Com Dona Lúcia
Domingo de manhãzinha, vou entregar à Dona Lúcia a sua carteira, que encontrei caída na garagem, logo atrás do seu carro. A desatenção de Dona Lúcia já é célebre, de modo que o ocorrido não me espantou. Houve outros tantos episódios como esse ao longo dos quatro anos que alugo um quarto nos fundos da sua casa. São coisas da idade, reflito.
Dona Lúcia se assusta quando entrego a carteira, pois não tinha dado pela falta, e fica pensando no que teria acontecido se ela tivesse caído do lado de fora da garagem. Enquanto se recrimina, começa a me contar alguns dos dramas que está vivendo. Diz que se arrependeu de ter começado a fazer obras na casa, que já não tem muito dinheiro para isso e que os homens não estão fazendo o serviço direito. E me convida a entrar para ver de perto algumas das coisas que ainda precisam ser feitas. Eu ainda não tomei o café da manhã, mas aceito o convite.

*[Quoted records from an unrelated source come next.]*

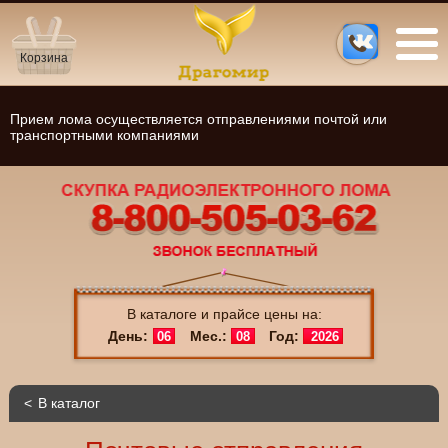
Корзина
Прием лома осуществляется отправлениями почтой или
транспортными компаниями
В каталоге и прайсе цены на:
День:
Мес.:
Год:
06
08
2026
В каталог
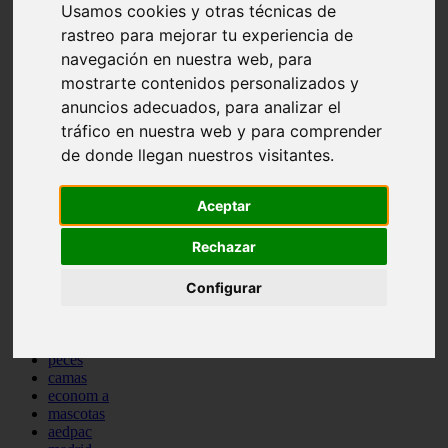
Usamos cookies y otras técnicas de
comportamiento
rastreo para mejorar tu experiencia de
protagonistas
reptiles
navegación en nuestra web, para
abandono
mostrarte contenidos personalizados y
adopci n
anuncios adecuados, para analizar el
ferias
higiene
tráfico en nuestra web y para comprender
snacks
de donde llegan nuestros visitantes.
acuario
iberzoo propet
comercios
Aceptar
estanques
viajar
Rechazar
conejos
cr a
navidad
Configurar
especies invasoras
terapia asistida
agua
peces
camas
econom a
mascotas
aedpac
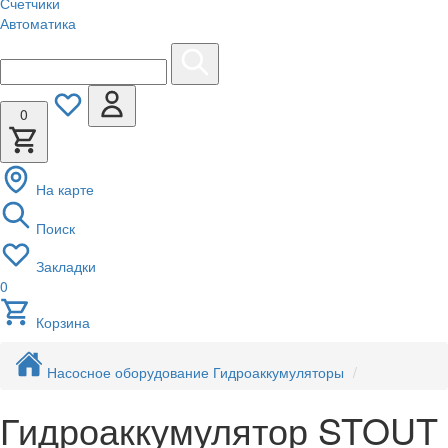
Счетчики
Автоматика
0
На карте
Поиск
Закладки
0
Корзина
Насосное оборудование
Гидроаккумуляторы
Гидроаккумулятор STOUT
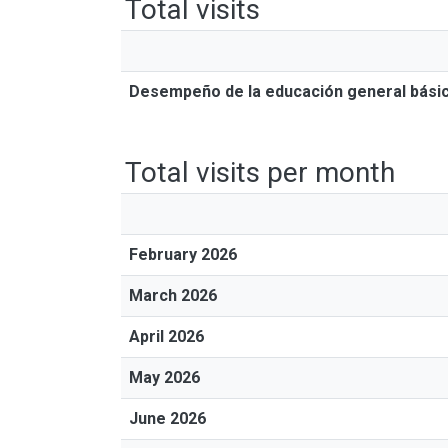
Total visits
Desempeño de la educación general básica 
Total visits per month
February 2026
March 2026
April 2026
May 2026
June 2026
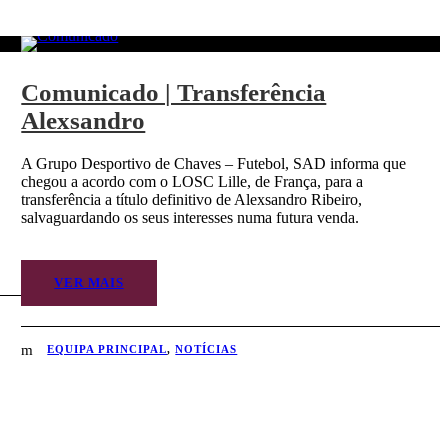
Comunicado | Transferência
Alexsandro
A Grupo Desportivo de Chaves – Futebol, SAD informa que
chegou a acordo com o LOSC Lille, de França, para a
transferência a título definitivo de Alexsandro Ribeiro,
salvaguardando os seus interesses numa futura venda.
VER MAIS
EQUIPA PRINCIPAL
,
NOTÍCIAS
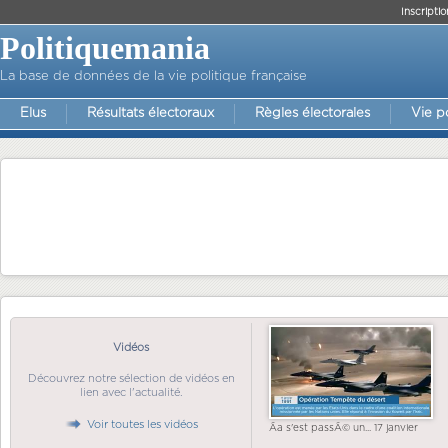
Inscriptio
Politiquemania
La base de données de la vie politique française
Elus
Résultats électoraux
Règles électorales
Vie p
Vidéos
Découvrez notre sélection de vidéos en
lien avec l'actualité.
Voir toutes les vidéos
Ãa s'est passÃ© un... 17 janvier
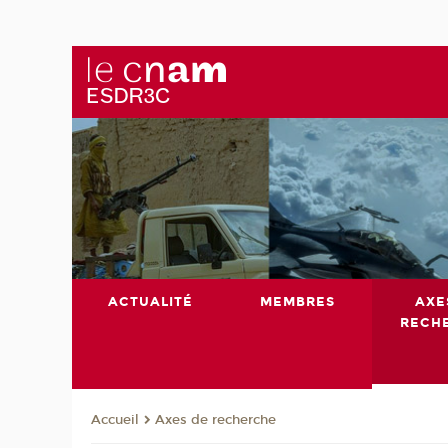
ACTUALITÉ
MEMBRES
AXE
RECH
Axes de recherche
Accueil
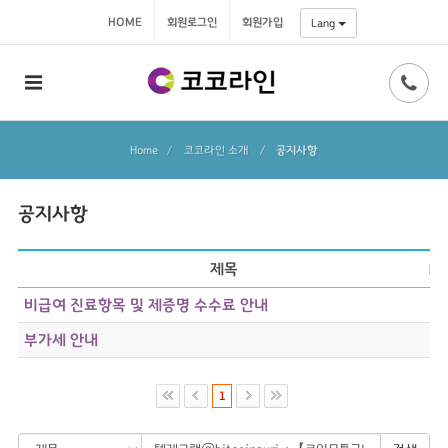
HOME
회원로그인
회원가입
Lang
Home
코코라인 소개
/
공지사항
공지사항
제목
비급여 진료항목 및 제증명 수수료 안내
부가세 안내
1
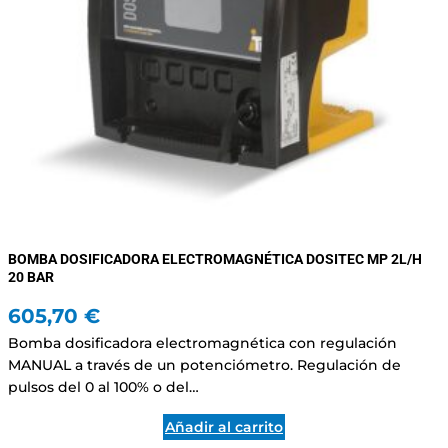
BOMBA DOSIFICADORA ELECTROMAGNÉTICA DOSITEC MP 2L/H
20 BAR
605,70
€
Bomba dosificadora electromagnética con regulación
MANUAL a través de un potenciómetro. Regulación de
pulsos del 0 al 100% o del…
Añadir al carrito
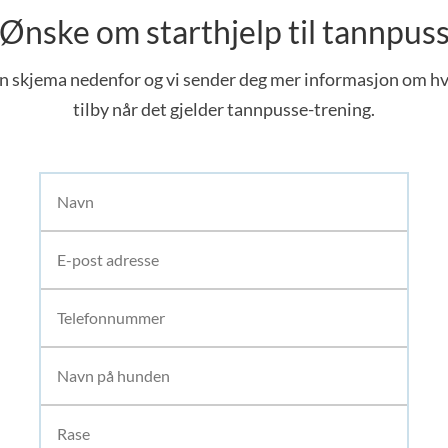
Ønske om starthjelp til tannpus
n skjema nedenfor og vi sender deg mer informasjon om hv
tilby når det gjelder tannpusse-trening.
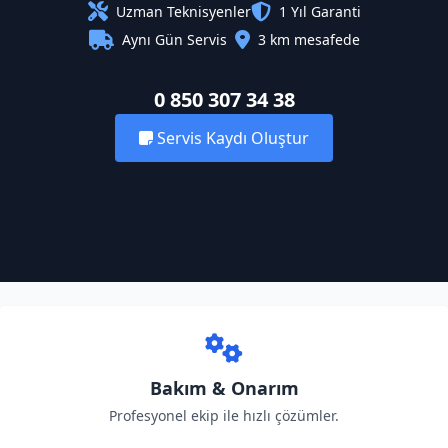
Uzman Teknisyenler
1 Yıl Garanti
Aynı Gün Servis
3 km mesafede
0 850 307 34 38
Servis Kaydı Oluştur
Bakım & Onarım
Profesyonel ekip ile hızlı çözümler.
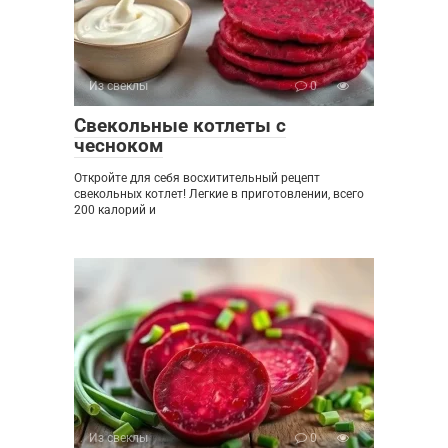
Из свеклы
0
Свекольные котлеты с
чесноком
Откройте для себя восхитительный рецепт
свекольных котлет! Легкие в приготовлении, всего
200 калорий и
Из свеклы
0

Ela me mostra o que será pintado em seu quarto. Tenta entrar no quarto do irmão, que saiu para ir à missa, mas está trancado. O irmão mora ali sozinho e não deixa que ninguém entre. Também não quer que pintem nada. Dona Lúcia começa a falar então da dura convivência que tem com o irmão. Ele tem um temperamento difícil, os dois discutem com frequência e eu consigo ouvir lá do meu quarto. Ao que parece, o irmão é cheio de caprichos. Sempre foi assim, lamenta-se ela – e quase chora nessa hora.
Leva-me então para ver as obras no jardim. É um bonito domingo de sol, mas Dona Lúcia continua preocupada com os reparos que precisa fazer. E não tenho o que dizer senão concordar que ficará tudo muito bonito. Quando tornamos a entrar, ela me oferece um copo de suco, um desses sucos de caixinha que equivale a dezenas de cubos de açúcar. Minha primeira reação teria sido recusar, mas achei que seria agradável para ela que eu aceitasse. E me deixo ficar em sua cozinha, tomando suco e lhe ouvindo, pensando em como seria se também eu tivesse coragem de expor os meus dramas pessoais.